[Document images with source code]

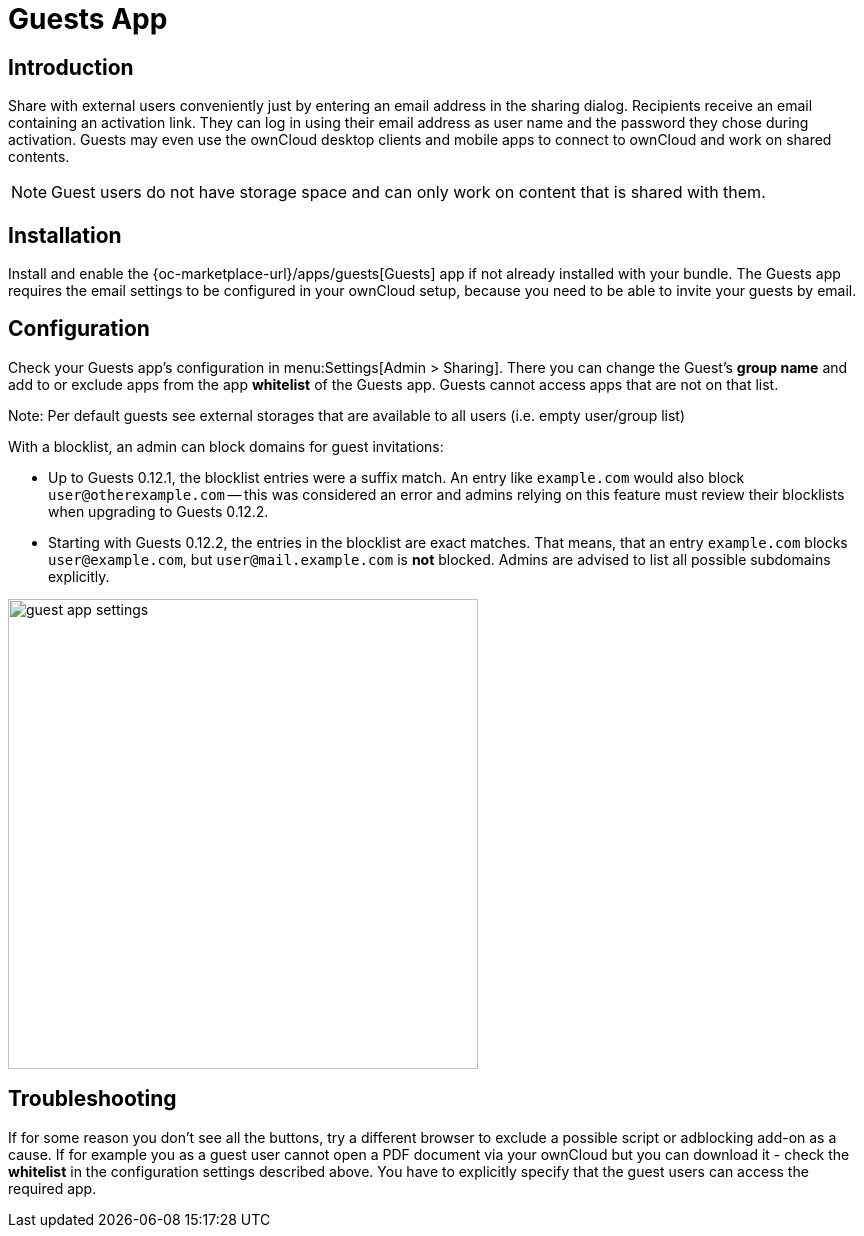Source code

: = Guests App

== Introduction

Share with external users conveniently just by entering an email address in the sharing dialog. Recipients receive an email containing an activation link. They can log in using their email address as user name and the password they chose during activation. Guests may even use the ownCloud desktop clients and mobile apps to connect to ownCloud and work on shared contents.

NOTE: Guest users do not have storage space and can only work on content that is shared with them.

// The video is outdated, but we keep this for reference in case there will be an update
// Have a look at our informational YouTube video below, for an introduction to the Guests app.

// video::L42PBHgqKVI[youtube,width=640,height=360]

== Installation

Install and enable the {oc-marketplace-url}/apps/guests[Guests] app if not already installed with your bundle. The Guests app requires the email settings to be configured in your ownCloud setup, because you need to be able to invite your guests by email.

== Configuration

Check your Guests app's configuration in menu:Settings[Admin > Sharing]. There you can change the Guest's **group name** and add to or exclude apps from the app **whitelist** of the Guests app. Guests cannot access apps that are not on that list.

Note: Per default guests see external storages that are available to all users (i.e. empty user/group list)

With a blocklist, an admin can block domains for guest invitations:

* Up to Guests 0.12.1, the blocklist entries were a suffix match. An entry like `example.com` would also block `user@otherexample.com` -- this was considered an error and admins relying on this feature must review their blocklists when upgrading to Guests 0.12.2.

* Starting with Guests 0.12.2, the entries in the blocklist are exact matches. That means, that an entry `example.com` blocks `user@example.com`, but `user@mail.example.com` is *not* blocked. Admins are advised to list all possible subdomains explicitly.

image::configuration/user/guest_app/guest_app_settings.png[width=470]

== Troubleshooting

If for some reason you don't see all the buttons, try a different browser to exclude a possible script or adblocking add-on as a cause. If for example you as a guest user cannot open a PDF document via your ownCloud but you can download it - check the **whitelist** in the configuration settings described above. You have to explicitly specify that the guest users can access the required app.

- **Work required**: Among the lines of the data above, find those with the word "width" and show them.

- **Reply**:
// video::L42PBHgqKVI[youtube,width=640,height=360]
image::configuration/user/guest_app/guest_app_settings.png[width=470]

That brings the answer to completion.